Actually, you must use both. I think you just have the application of the rules confused. You MUST accept both statements 1) and 2) as ALWAYS true.

However, your goal is to use each statement, one at a time, to prove that they are insufficient to answer the QUESTION. Do not try to disprove the statements, they are always true.

Here is what I mean: Let's say the question is "Does X + Y = 2?"

Statement 1): X>Y (X is greater than Y).

You must accept statement 1) as true. That means even if x and y are negative, fractions, squares, or whatever, X will ALWAYS be bigger than Y. BUT... Now your job is to see if that Statement is sufficient to answer the question "Does X +Y = 2". So now, you want to use your second tactic, by trying to prove that Statement 1) is insufficient.

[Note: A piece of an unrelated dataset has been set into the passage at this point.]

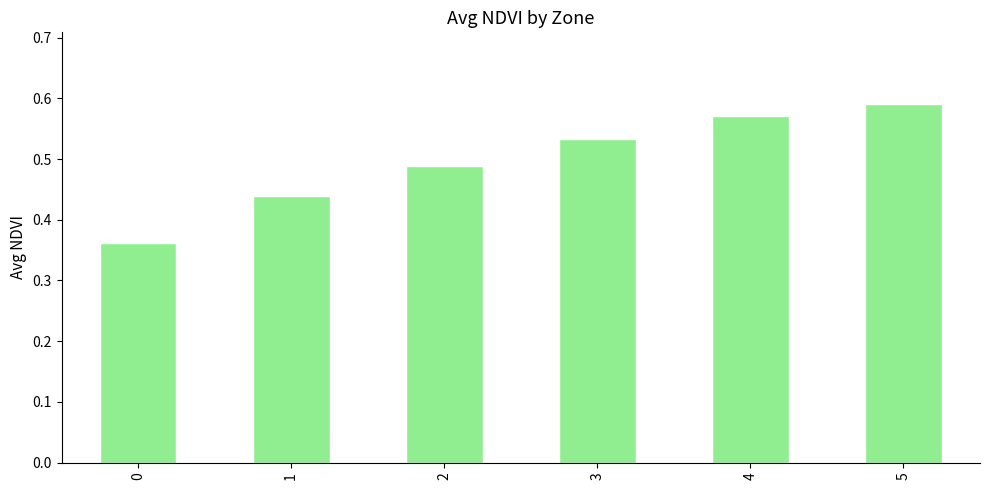

How many categories are shown in the chart?

6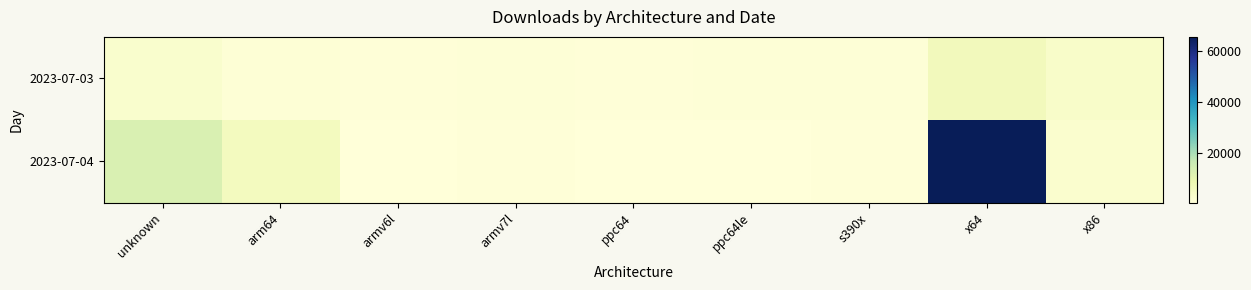

At which category is the sum across all series the highest?

x64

Let's say X can be 3 and Y can be 2 as per stmt 1). 3 is bigger than 2. This is True. But it does not tell us if X +Y equals 2, because X could also be 1/4 and Y could be 1/8, which does not equal 2.

Actually, you must use both. I think you just have the application of the rules confused. You MUST accept both statements 1) and 2) as ALWAYS true.

However, your goal is to use each statement, one at a time, to prove that they are insufficient to answer the QUESTION. Do not try to disprove the statements, they are always true.

Here is what I mean: Let's say the question is "Does X + Y = 2?"

Statement 1): X>Y (X is greater than Y).

You must accept statement 1) as true. That means even if x and y are negative, fractions, squares, or whatever, X will ALWAYS be bigger than Y. BUT... Now your job is to see if that Statement is sufficient to answer the question "Does X +Y = 2". So now, you want to use your second tactic, by trying to prove that Statement 1) is insufficient.

Let's say X can be 3 and Y can be 2 as per stmt 1). 3 is bigger than 2. This is True. But it does not tell us if X +Y equals 2, because X could also be 1/4 and Y could be 1/8, which does not equal 2.